• Extrait cité

Monsieur le Président,
Mesdames et Messieurs,


La terre est une exception à la surface des mers. Oui, notre planète est un océan.

Nous avons essayé de le diviser artificiellement. Nous avons cru pouvoir nous l'approprier. Nous nous sommes comportés comme des maîtres et des possesseurs. Mais tout cela en vain, car l'océan est un et indivisible.

Comme le poumon qui oxygène le coeur, l'océan est indétachable de la vie terrestre. Il unit les peuples. Universelle est son origine. Universelle est sa destination. C'est notre maison commune, celle de l'humanité.

L'océan nourrit des milliards de personnes, par la pêche, l'irrigation, le tourisme, le commerce. Il est notre plus grand puits de carbone, un trésor de biodiversité, notre allié le plus sûr pour lutter contre le dérèglement climatique.

Alors oui, Monsieur le Président, nous en sommes les gardiens et les serviteurs. Et notre responsabilité, c'est de le protéger pour qu'il puisse nous protéger.

Mais par nos propres excès, nous mettons l'océan à rude épreuve. Il suffoque. Il se dérègle. Il est gagné par la fièvre.

• Énoncé
Répondez aux questions suivantes à partir du discours sur l'océan ci-dessus :
(a) À quoi le discours compare-t-il l'océan pour montrer qu'il est indétachable de la vie terrestre ?
(b) Par quels moyens l'océan nourrit-il des milliards de personnes ?
(c) Quelles trois phrases décrivent l'état de l'océan mis à rude épreuve par nos excès ?

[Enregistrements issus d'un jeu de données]
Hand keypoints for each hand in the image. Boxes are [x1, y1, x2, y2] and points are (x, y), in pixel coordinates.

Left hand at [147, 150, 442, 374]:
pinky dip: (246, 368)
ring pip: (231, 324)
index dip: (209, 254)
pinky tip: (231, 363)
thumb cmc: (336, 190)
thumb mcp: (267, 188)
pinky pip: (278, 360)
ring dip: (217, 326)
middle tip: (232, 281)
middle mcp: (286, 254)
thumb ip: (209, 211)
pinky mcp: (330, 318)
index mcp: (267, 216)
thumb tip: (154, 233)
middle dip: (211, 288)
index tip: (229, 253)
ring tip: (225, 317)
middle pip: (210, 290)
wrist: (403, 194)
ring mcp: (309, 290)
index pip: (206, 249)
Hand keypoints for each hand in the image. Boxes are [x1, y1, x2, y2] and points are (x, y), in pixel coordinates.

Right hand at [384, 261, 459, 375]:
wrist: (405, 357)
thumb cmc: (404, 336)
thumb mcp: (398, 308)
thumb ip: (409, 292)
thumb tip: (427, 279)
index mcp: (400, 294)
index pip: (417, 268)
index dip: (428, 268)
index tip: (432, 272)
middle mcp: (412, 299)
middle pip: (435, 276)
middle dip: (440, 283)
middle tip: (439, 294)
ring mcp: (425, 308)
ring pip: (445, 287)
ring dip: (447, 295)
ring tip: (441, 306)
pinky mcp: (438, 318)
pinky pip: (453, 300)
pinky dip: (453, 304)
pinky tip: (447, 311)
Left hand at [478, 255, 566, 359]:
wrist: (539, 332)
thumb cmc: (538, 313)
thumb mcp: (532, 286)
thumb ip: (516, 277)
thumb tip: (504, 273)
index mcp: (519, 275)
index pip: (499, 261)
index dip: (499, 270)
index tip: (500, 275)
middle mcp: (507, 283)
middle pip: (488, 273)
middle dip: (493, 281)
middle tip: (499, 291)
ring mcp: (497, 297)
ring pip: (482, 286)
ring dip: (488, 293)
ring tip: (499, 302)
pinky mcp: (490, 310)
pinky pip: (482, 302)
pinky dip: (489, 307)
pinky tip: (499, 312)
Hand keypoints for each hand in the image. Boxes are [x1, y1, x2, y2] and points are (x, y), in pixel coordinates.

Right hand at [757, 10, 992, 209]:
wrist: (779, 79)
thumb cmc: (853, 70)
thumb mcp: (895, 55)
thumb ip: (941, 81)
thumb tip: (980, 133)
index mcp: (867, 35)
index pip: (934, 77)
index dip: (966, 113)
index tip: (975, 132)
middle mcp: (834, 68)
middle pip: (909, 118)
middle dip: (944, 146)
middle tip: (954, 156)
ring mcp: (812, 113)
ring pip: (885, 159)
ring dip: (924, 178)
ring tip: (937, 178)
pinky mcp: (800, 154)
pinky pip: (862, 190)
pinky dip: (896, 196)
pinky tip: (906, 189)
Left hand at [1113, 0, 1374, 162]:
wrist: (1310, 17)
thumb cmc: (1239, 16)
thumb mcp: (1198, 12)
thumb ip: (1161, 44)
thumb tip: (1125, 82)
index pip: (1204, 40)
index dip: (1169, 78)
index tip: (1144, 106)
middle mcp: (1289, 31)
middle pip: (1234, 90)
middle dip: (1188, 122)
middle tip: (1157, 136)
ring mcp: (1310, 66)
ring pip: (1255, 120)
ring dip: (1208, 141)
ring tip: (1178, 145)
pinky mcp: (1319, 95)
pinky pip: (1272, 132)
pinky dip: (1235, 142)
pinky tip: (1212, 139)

==

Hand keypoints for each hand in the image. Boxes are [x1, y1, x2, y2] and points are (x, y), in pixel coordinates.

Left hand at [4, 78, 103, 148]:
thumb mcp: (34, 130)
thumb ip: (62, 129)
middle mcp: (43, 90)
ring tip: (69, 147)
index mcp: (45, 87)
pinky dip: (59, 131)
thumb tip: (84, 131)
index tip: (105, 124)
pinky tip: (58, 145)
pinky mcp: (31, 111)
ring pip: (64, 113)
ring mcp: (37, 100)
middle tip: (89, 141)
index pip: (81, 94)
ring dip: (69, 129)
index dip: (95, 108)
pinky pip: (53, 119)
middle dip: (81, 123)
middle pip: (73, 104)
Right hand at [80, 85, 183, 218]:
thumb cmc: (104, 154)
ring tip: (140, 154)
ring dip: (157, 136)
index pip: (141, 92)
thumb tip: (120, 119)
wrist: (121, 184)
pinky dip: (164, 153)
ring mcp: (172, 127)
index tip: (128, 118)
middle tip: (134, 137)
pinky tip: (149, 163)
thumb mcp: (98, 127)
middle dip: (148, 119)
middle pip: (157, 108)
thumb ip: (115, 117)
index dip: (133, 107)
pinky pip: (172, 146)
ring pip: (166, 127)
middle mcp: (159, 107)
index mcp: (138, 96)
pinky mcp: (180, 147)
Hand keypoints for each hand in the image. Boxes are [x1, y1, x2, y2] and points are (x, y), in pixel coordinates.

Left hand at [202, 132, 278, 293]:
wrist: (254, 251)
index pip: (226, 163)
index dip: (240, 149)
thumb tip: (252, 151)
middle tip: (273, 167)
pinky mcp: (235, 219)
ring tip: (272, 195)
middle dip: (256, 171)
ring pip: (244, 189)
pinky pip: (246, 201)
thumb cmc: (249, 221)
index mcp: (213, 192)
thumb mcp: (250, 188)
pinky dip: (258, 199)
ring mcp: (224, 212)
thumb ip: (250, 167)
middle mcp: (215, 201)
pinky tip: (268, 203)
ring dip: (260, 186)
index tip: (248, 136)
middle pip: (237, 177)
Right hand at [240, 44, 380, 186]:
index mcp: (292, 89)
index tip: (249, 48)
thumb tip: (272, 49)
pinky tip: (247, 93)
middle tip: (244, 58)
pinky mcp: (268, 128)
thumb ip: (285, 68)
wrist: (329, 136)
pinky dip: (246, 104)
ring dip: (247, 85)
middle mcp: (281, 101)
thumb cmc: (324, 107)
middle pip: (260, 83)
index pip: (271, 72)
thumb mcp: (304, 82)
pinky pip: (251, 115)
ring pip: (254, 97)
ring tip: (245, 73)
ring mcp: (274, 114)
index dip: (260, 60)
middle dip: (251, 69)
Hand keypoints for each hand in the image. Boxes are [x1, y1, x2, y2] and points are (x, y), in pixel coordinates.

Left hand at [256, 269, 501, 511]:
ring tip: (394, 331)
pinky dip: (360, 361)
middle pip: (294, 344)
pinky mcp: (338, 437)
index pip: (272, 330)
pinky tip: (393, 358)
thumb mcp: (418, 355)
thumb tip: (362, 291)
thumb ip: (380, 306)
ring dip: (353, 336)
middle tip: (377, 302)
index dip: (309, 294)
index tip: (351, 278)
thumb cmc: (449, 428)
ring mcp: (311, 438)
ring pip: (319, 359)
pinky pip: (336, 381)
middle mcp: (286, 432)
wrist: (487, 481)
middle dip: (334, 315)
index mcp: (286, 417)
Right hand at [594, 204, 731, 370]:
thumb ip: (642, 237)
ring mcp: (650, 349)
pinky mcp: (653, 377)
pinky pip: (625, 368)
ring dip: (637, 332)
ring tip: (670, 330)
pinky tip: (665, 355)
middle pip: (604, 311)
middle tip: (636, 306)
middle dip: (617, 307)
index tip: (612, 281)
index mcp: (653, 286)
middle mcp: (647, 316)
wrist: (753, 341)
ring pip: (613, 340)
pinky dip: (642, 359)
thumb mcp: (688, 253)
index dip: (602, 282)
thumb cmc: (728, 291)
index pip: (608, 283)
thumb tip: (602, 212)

==

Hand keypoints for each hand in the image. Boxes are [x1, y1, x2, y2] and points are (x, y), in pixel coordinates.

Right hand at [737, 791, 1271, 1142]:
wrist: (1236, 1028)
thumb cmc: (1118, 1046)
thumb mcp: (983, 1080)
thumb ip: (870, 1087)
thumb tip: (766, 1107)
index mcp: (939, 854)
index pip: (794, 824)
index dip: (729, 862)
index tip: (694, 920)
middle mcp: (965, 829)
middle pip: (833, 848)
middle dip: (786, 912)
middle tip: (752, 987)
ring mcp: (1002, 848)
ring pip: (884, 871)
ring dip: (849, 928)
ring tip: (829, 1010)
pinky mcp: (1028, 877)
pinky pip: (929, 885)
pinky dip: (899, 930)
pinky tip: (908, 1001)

• Zone de réponse
(a) Au poumon qui oxygène le cœur.
(b) Par la pêche, l'irrigation, le tourisme et le commerce.
(c) « Il suffoque. », « Il se dérègle. » et « Il est gagné par la fièvre. »